What is needed: I'd like the entries reproduced exactly, with the images omitted.

Available data:
══════════

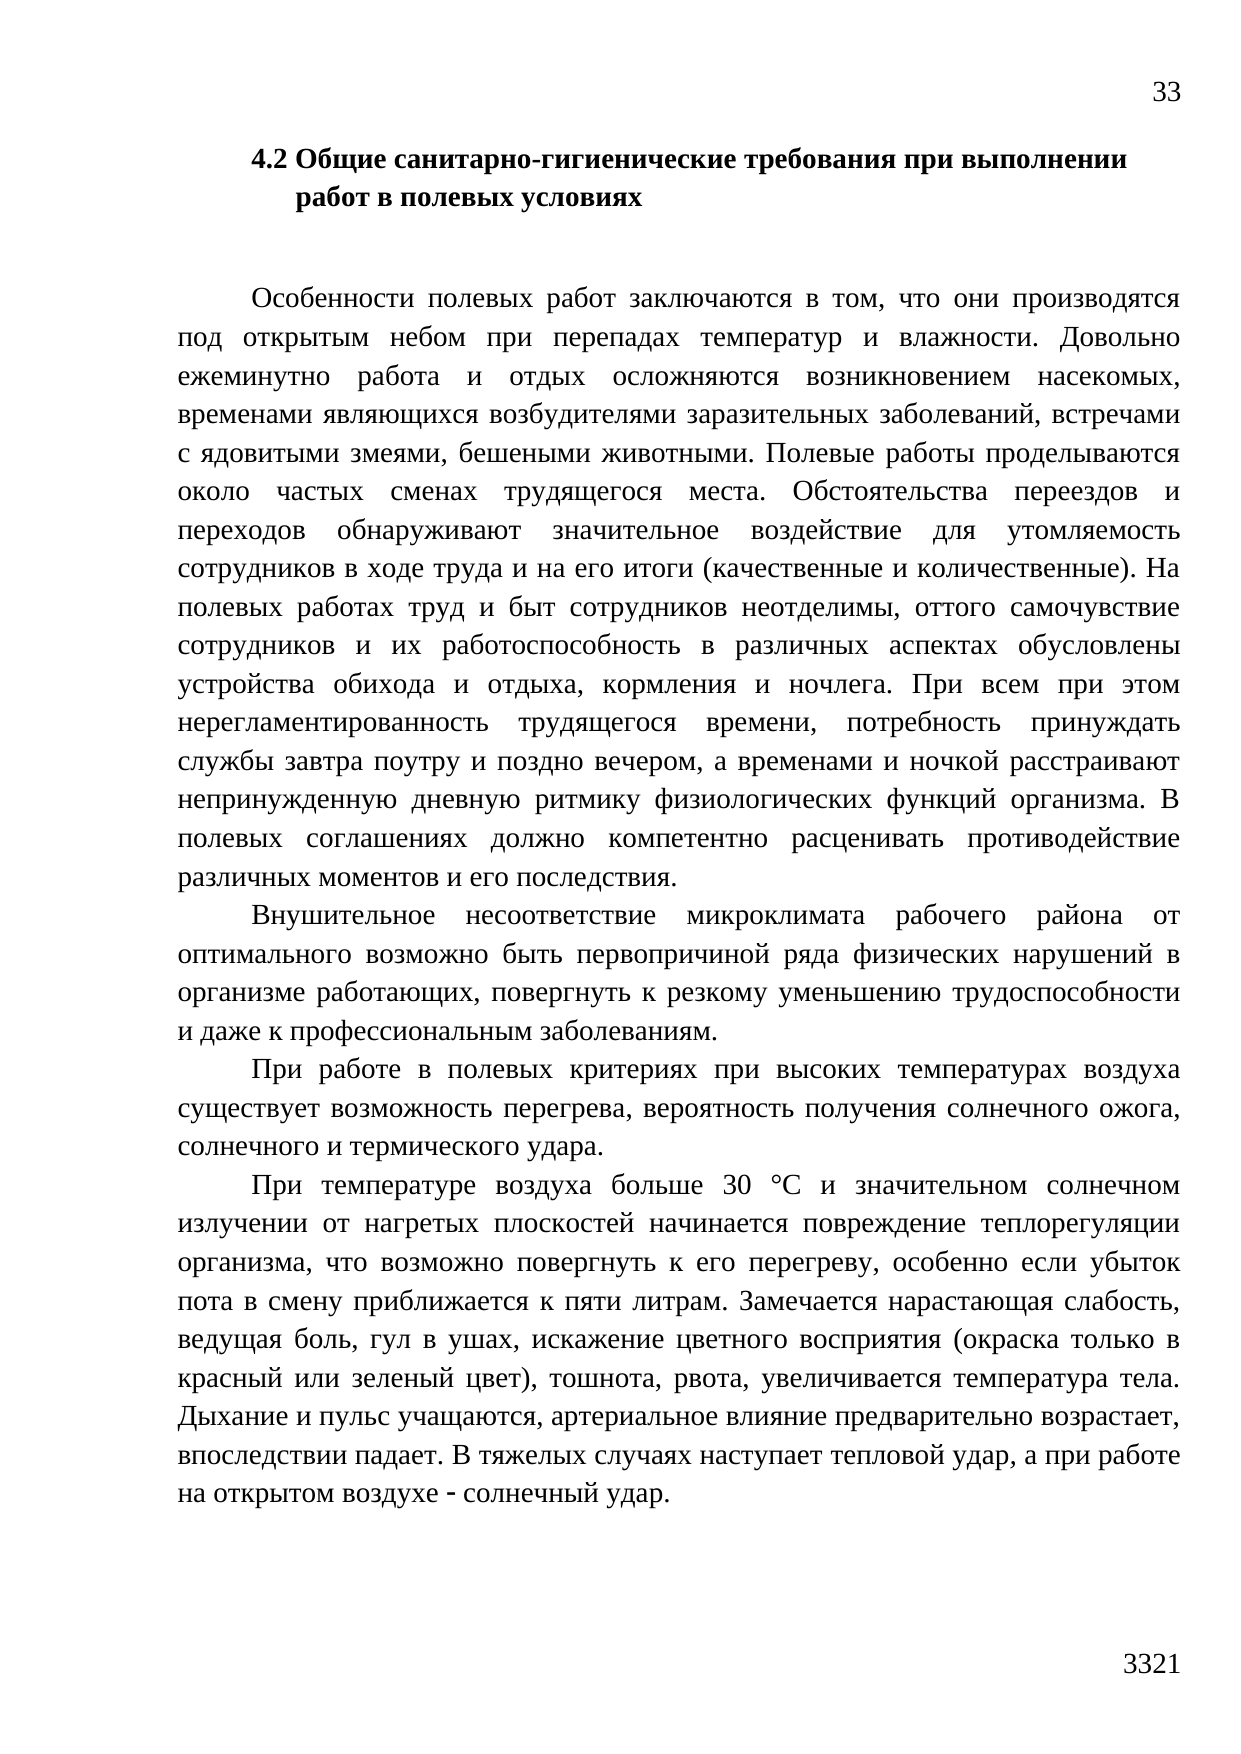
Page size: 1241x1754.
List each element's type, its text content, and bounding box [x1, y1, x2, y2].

text При работе в полевых критериях при высоких температурах воздуха существует возможность перегрева, вероятность получения солнечного ожога, солнечного и термического удара. [177, 1051, 1181, 1162]
text Особенности полевых работ заключаются в том, что они производятся под открытым небом при перепадах температур и влажности. Довольно ежеминутно работа и отдых осложняются возникновением насекомых, временами являющихся возбудителями заразительных заболеваний, встречами с ядовитыми змеями, бешеными животными. Полевые работы проделываются около частых сменах трудящегося места. Обстоятельства переездов и переходов обнаруживают значительное воздействие для утомляемость сотрудников в ходе труда и на его итоги (качественные и количественные). На полевых работах труд и быт сотрудников неотделимы, оттого самочувствие сотрудников и их работоспособность в различных аспектах обусловлены устройства обихода и отдыха, кормления и ночлега. При всем при этом нерегламентированность трудящегося времени, потребность принуждать службы завтра поутру и поздно вечером, а временами и ночкой расстраивают непринужденную дневную ритмику физиологических функций организма. В полевых соглашениях должно компетентно расценивать противодействие различных моментов и его последствия. [177, 281, 1181, 892]
text При температуре воздуха больше 30 °С и значительном солнечном излучении от нагретых плоскостей начинается повреждение теплорегуляции организма, что возможно повергнуть к его перегреву, особенно если убыток пота в смену приближается к пяти литрам. Замечается нарастающая слабость, ведущая боль, гул в ушах, искажение цветного восприятия (окраска только в красный или зеленый цвет), тошнота, рвота, увеличивается температура тела. Дыхание и пульс учащаются, артериальное влияние предварительно возрастает, впоследствии падает. В тяжелых случаях наступает тепловой удар, а при работе на открытом воздухе солнечный удар. [177, 1167, 1181, 1509]
text Внушительное несоответствие микроклимата рабочего района от оптимального возможно быть первопричиной ряда физических нарушений в организме работающих, повергнуть к резкому уменьшению трудоспособности и даже к профессиональным заболеваниям. [177, 897, 1181, 1046]
subtitle 4.2 Общие санитарно-гигиенические требования при выполнении работ в полевых условиях [251, 141, 1181, 213]
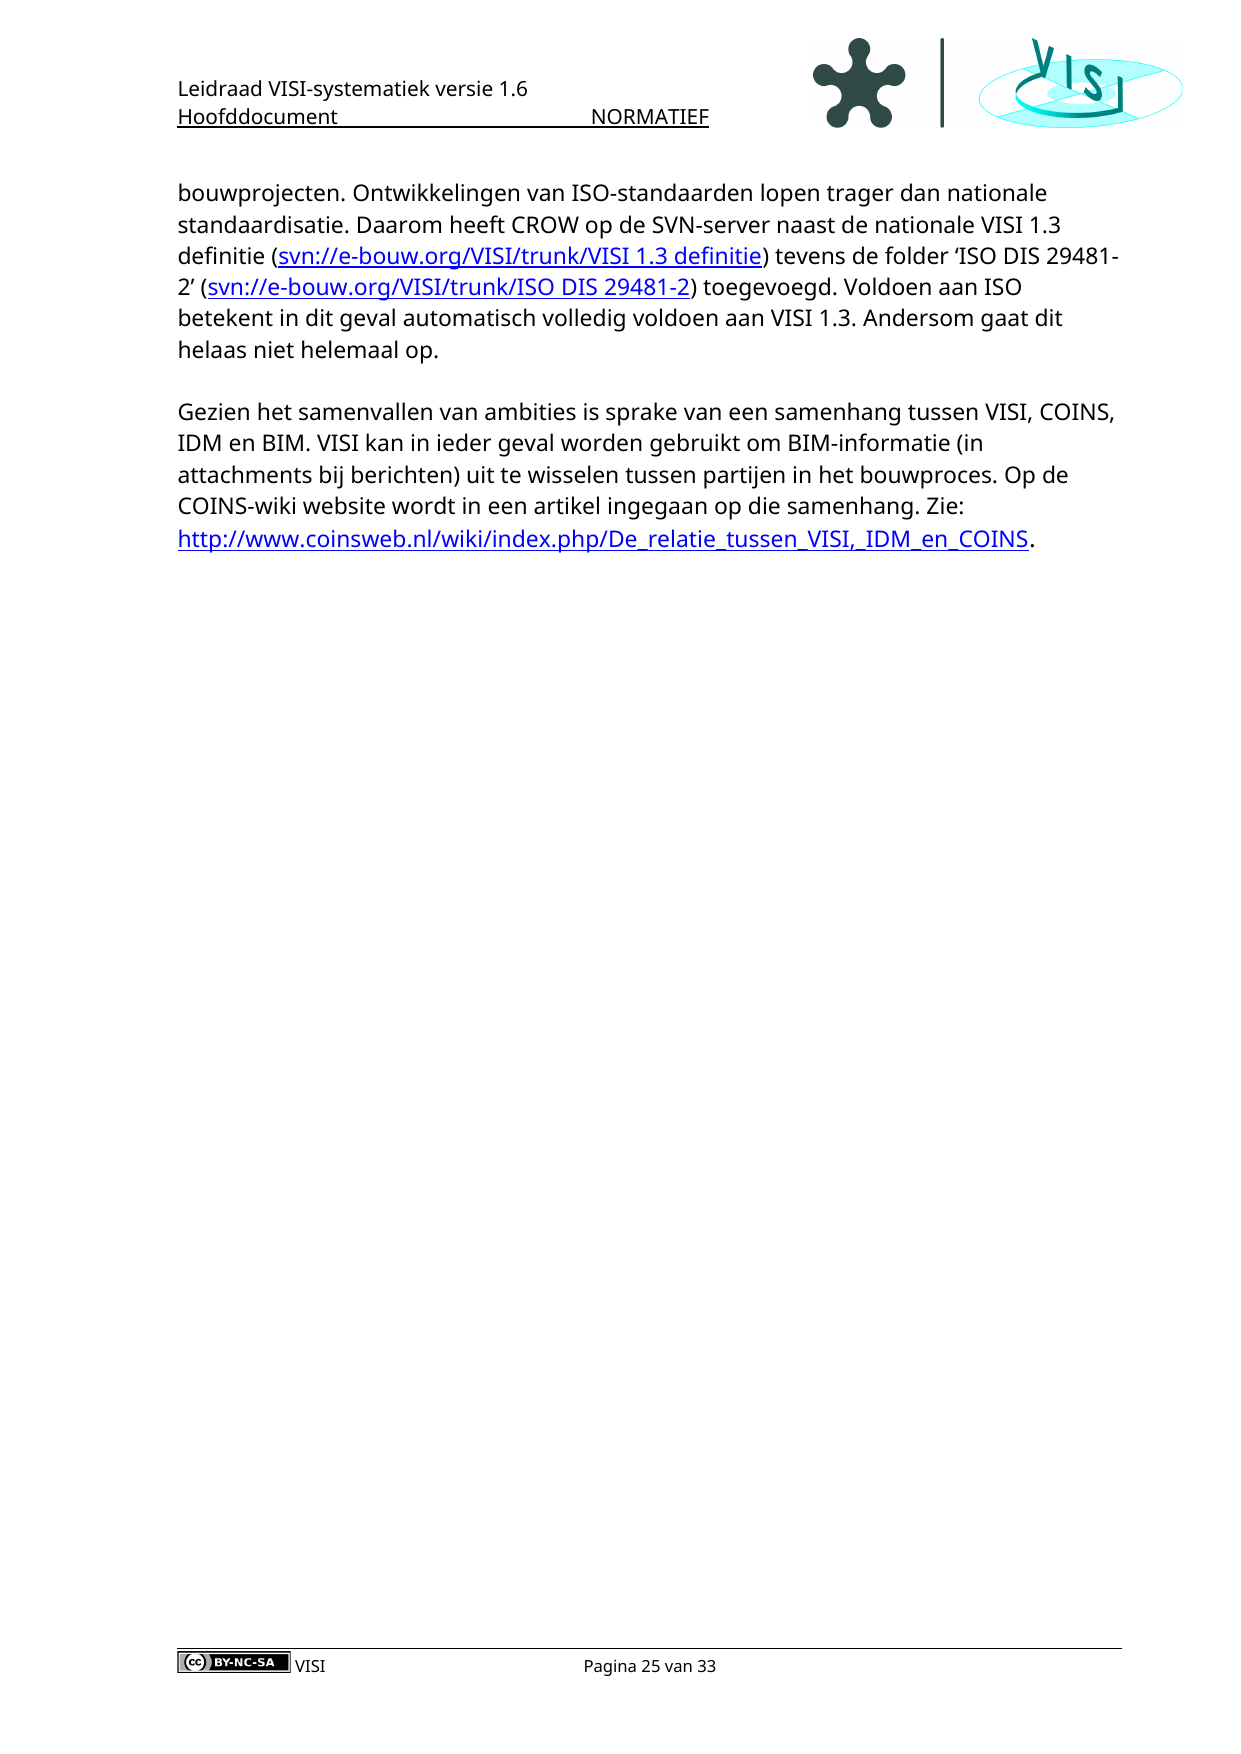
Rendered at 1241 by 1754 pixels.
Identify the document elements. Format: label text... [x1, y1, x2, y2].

══════════

Response to this exercise:
Page size: 1241x1754.
List each element's type, its text content, and bounding box [x1, y1, x2, y2].

text При работе в полевых критериях при высоких температурах воздуха существует возможность перегрева, вероятность получения солнечного ожога, солнечного и термического удара. [177, 1051, 1181, 1162]
text Особенности полевых работ заключаются в том, что они производятся под открытым небом при перепадах температур и влажности. Довольно ежеминутно работа и отдых осложняются возникновением насекомых, временами являющихся возбудителями заразительных заболеваний, встречами с ядовитыми змеями, бешеными животными. Полевые работы проделываются около частых сменах трудящегося места. Обстоятельства переездов и переходов обнаруживают значительное воздействие для утомляемость сотрудников в ходе труда и на его итоги (качественные и количественные). На полевых работах труд и быт сотрудников неотделимы, оттого самочувствие сотрудников и их работоспособность в различных аспектах обусловлены устройства обихода и отдыха, кормления и ночлега. При всем при этом нерегламентированность трудящегося времени, потребность принуждать службы завтра поутру и поздно вечером, а временами и ночкой расстраивают непринужденную дневную ритмику физиологических функций организма. В полевых соглашениях должно компетентно расценивать противодействие различных моментов и его последствия. [177, 281, 1181, 892]
text При температуре воздуха больше 30 °С и значительном солнечном излучении от нагретых плоскостей начинается повреждение теплорегуляции организма, что возможно повергнуть к его перегреву, особенно если убыток пота в смену приближается к пяти литрам. Замечается нарастающая слабость, ведущая боль, гул в ушах, искажение цветного восприятия (окраска только в красный или зеленый цвет), тошнота, рвота, увеличивается температура тела. Дыхание и пульс учащаются, артериальное влияние предварительно возрастает, впоследствии падает. В тяжелых случаях наступает тепловой удар, а при работе на открытом воздухе солнечный удар. [177, 1167, 1181, 1509]
text Внушительное несоответствие микроклимата рабочего района от оптимального возможно быть первопричиной ряда физических нарушений в организме работающих, повергнуть к резкому уменьшению трудоспособности и даже к профессиональным заболеваниям. [177, 897, 1181, 1046]
subtitle 4.2 Общие санитарно-гигиенические требования при выполнении работ в полевых условиях [251, 141, 1181, 213]
Rendered at 1241 by 1754 pixels.
Identify the document elements. Format: label text... [x1, y1, x2, y2].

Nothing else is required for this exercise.